I believe that yoga can help anyone at any point in their lives whether they are dealing with a disease or illness, recovering from it and trying to reclaim life, or enjoying good health and moving towards self-actualization and thriving. I also think yoga is one of the most powerful prevention tools available to young and old alike. I mean who doesn’t need to both move more and find more quiet?
Not only does yoga benefit physically and emotionally, perhaps the greatest benefit is spiritual – an area that conventional medicine is just starting to understand:
“By ignoring the spiritual dimension of health, for whatever reason, we may be depriving ourselves of the leverage we need to help empower individuals and populations to achieve improved physical, social, and mental health.
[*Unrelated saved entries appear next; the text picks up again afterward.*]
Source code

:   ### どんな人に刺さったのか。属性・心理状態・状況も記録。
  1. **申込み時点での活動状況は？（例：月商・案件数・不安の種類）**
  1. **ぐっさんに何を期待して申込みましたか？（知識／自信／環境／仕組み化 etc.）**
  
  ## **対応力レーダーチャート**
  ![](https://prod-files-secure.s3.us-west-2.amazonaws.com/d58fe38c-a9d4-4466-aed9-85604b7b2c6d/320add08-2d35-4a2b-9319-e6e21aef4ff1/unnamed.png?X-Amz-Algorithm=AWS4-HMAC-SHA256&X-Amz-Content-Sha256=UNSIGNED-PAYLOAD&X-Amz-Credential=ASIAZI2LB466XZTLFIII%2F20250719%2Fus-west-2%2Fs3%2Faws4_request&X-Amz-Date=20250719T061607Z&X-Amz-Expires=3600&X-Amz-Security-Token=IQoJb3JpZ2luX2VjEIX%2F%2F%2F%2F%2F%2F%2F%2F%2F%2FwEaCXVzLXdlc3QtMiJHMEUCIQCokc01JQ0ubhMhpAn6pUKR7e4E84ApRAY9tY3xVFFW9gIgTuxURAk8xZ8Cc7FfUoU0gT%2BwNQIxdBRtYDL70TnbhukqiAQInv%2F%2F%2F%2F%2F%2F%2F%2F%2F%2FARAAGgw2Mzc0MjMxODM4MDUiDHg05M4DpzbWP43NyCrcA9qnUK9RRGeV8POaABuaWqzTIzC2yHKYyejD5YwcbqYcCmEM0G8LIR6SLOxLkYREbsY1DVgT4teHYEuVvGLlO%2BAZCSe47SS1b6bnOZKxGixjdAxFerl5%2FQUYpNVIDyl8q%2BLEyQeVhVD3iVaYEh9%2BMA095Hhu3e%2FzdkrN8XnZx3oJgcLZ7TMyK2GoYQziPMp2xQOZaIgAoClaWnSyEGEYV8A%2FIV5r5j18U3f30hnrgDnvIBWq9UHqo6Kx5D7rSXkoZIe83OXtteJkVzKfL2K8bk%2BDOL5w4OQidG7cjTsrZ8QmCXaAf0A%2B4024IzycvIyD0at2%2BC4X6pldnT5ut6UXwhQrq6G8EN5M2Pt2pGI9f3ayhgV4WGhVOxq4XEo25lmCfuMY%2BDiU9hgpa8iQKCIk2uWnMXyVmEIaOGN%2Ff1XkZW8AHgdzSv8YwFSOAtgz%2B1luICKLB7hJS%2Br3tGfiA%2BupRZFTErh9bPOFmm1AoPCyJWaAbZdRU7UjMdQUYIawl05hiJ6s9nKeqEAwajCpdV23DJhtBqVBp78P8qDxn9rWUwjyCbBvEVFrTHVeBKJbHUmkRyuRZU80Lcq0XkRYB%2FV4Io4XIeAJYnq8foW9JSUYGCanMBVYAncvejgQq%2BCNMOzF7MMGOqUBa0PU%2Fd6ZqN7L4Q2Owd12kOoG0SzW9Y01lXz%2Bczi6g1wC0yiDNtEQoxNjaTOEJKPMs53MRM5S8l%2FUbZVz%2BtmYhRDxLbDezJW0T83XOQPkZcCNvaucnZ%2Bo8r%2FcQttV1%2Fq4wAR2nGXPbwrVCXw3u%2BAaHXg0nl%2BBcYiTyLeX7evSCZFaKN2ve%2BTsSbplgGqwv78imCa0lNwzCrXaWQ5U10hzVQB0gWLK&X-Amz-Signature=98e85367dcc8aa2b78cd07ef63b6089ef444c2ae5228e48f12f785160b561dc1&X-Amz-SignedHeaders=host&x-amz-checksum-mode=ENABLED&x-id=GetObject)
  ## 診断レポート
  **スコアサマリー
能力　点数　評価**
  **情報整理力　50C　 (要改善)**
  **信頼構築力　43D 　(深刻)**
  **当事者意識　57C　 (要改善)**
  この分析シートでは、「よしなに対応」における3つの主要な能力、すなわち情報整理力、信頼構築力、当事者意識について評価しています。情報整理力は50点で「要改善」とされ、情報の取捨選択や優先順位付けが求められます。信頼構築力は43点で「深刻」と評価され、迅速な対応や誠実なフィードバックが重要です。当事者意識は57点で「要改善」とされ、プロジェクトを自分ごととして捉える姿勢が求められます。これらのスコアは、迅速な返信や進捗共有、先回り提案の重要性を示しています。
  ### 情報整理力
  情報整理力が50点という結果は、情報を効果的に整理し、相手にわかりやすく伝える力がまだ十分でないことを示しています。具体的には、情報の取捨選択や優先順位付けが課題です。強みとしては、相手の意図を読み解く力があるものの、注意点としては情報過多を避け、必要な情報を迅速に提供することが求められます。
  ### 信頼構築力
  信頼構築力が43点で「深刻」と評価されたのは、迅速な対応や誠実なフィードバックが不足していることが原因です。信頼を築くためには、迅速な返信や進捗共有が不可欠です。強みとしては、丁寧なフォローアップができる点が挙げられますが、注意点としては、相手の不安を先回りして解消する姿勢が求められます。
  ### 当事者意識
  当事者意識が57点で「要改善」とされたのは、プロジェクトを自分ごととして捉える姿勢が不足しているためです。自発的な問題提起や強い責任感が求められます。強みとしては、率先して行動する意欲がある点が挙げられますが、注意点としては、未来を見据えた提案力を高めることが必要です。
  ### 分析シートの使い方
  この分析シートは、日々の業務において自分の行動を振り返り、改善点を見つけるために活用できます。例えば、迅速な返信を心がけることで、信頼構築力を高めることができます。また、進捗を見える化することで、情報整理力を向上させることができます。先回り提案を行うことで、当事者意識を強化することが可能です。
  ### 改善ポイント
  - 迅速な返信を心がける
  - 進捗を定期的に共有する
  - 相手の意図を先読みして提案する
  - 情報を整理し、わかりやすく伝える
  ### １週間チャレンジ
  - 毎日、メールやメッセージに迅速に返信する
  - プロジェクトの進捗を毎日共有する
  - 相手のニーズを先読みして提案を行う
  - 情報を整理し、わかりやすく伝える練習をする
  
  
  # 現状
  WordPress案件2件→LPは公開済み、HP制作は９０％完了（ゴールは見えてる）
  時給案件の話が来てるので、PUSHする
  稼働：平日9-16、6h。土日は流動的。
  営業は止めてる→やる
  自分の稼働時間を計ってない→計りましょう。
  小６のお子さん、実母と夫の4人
Indeed, unless and until we do seriously address the question—however difficult and uncomfortable it may be—substantial and sustainable improvements in physical, social, and mental health, and reductions in the health gradient within and between societies, may well continue to elude us.” – John-Paul Vader, University of Lausanne Medical Centre, Institute of Social and Preventive Medicine, Lausanne, Switzerland
So how do we reach people who don’t think yoga is for them? How do we bridge the chasm between the yoga world and the conventional health world? These are questions inform my work of getting yoga out into the world. All of our programs are designed to help train teachers who can confidently walk that bridge and interface with community health providers to institute yoga as a key part of truly transformative integrative health care strategies.
I want to introduce our conceptual model to you. Now before you stop reading or your eyes glaze over, take a moment to consider this: The lower right corner is about treatment – what most people think about when they try to help people. But health is a complex web of relationships and individual behaviors. Our model helps to expand our idea about what health is and how yoga can help. The health care world is starting to understand that we have to address all areas, not just treatment.
Things are changing in the yoga world too. The celebrity allure is falling away. Practitioners have a strong desire to share the wellspring of wisdom that yoga offers and to deliver it in a way that meets the needs of the people they are serving. As practitioners and teachers, if we are to see our profession grow and flourish and really make a dent in our ailing nation, we need to learn the language of the medical people and the mental health professionals. We need to offer our practice in community context and perhaps strip if of some of the cultural trappings that keep people away.
Yoga is for everyone, let’s figure out how to bring it to them.